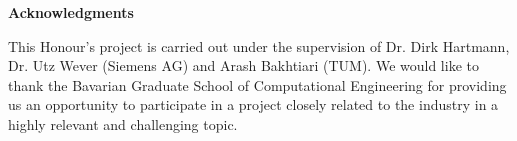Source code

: \clearemptydoublepage
{}
{}	



\vspace*{2cm}

\begin{center}
{\Large \bf Acknowledgments}
\end{center}

\vspace{1cm}

This Honour's project is carried out under the supervision of Dr. Dirk Hartmann, Dr. Utz Wever (Siemens AG) and Arash Bakhtiari (TUM). We would like to thank the Bavarian Graduate School of Computational Engineering for providing us an opportunity to participate in a project closely related to the industry in a highly relevant and challenging topic.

^^^^^^^^

▶ _Assigned task_
Everything above except the pictures needs to be reproduced exactly.

▶ _Expected answer_
Source code

: \clearemptydoublepage
{}
{}	



\vspace*{2cm}

\begin{center}
{\Large \bf Acknowledgments}
\end{center}

\vspace{1cm}

This Honour's project is carried out under the supervision of Dr. Dirk Hartmann, Dr. Utz Wever (Siemens AG) and Arash Bakhtiari (TUM). We would like to thank the Bavarian Graduate School of Computational Engineering for providing us an opportunity to participate in a project closely related to the industry in a highly relevant and challenging topic.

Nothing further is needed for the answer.